74 percent of Sudden Infant Death Syndrome due to bed-sharing with adult


Researchers suggest that around 74 percent of Sudden Infant Death Syndrome (SIDS) is due to bed-sharing with adults.

A latest study has analyzed some factors that are linked to sleep related deaths in infants less than four months old. The study reveals that bed-sharing with adults is the top risk factor as infants suffocate from objects in the sleep area such as pillows and blankets.

The researchers relied on death data of over 8,200 infants from 24 U.S. states that were collected between 2004 and 2012. The data was put together by the National Center for the Review and Prevention of Child Deaths Case Reporting System.

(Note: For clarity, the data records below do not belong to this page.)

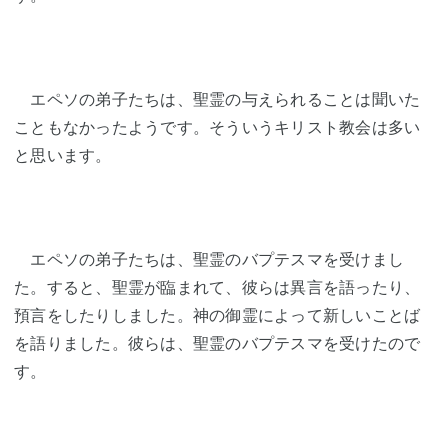
エペソの弟子たちは、聖霊の与えられることは聞いた
こともなかったようです。そういうキリスト教会は多い
と思います。
エペソの弟子たちは、聖霊のバプテスマを受けまし
た。すると、聖霊が臨まれて、彼らは異言を語ったり、
預言をしたりしました。神の御霊によって新しいことば
を語りました。彼らは、聖霊のバプテスマを受けたので
す。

Around 69 percent of the infants died when they were sharing beds with adults. The research findings suggest that deaths of around 73.8 percent of younger infants below the age of four months was due to bed-sharing.

Dr. Jeffrey Colvin of Children's Mercy Hospitals and Clinic in Kansas City suggests that parents or infants, three months or younger, should be cautioned about the risks involved with bed-sharing. Parents should be warned that the sleeping area of their infants should be clear of objects. If an infant rolls, the chances of suffocation increases if there are objects in the sleeping area of the infant.

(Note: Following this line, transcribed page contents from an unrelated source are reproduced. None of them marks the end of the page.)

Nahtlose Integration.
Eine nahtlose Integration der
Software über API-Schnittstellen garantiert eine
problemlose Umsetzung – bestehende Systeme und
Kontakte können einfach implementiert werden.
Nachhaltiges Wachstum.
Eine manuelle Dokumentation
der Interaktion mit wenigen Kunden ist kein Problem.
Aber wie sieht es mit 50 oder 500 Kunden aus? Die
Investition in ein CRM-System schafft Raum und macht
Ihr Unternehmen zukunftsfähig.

Rachel Moon, M.D., a pediatrician and SIDS researcher at Children's National Health Hospital, who is also an author of the study, wrote an email to The Huffington Post that says bed-sharing for infants less than four months is "extremely risky."

"Although we always recommend that the infant's sleep area be clear of pillows, blankets, bumper pads, etc., many parents forget the importance of this message as the baby gets older," says Moon.

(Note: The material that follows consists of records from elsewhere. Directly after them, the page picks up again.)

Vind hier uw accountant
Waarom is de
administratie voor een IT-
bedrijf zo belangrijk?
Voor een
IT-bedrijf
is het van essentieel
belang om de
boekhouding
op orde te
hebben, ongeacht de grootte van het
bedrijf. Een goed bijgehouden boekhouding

The Canadian Paediatric Society reiterated its suggestions for safe sleeping environments for infants.

"The recommended practice of independent sleeping will likely continue to be the preferred sleeping arrangement for infants in Canada, but a significant proportion of families will still elect to sleep together," per a statement by Canadian Paediatric Society.

The latest findings reinforces that infants should sleep in the same room as parents but not share beds with parents.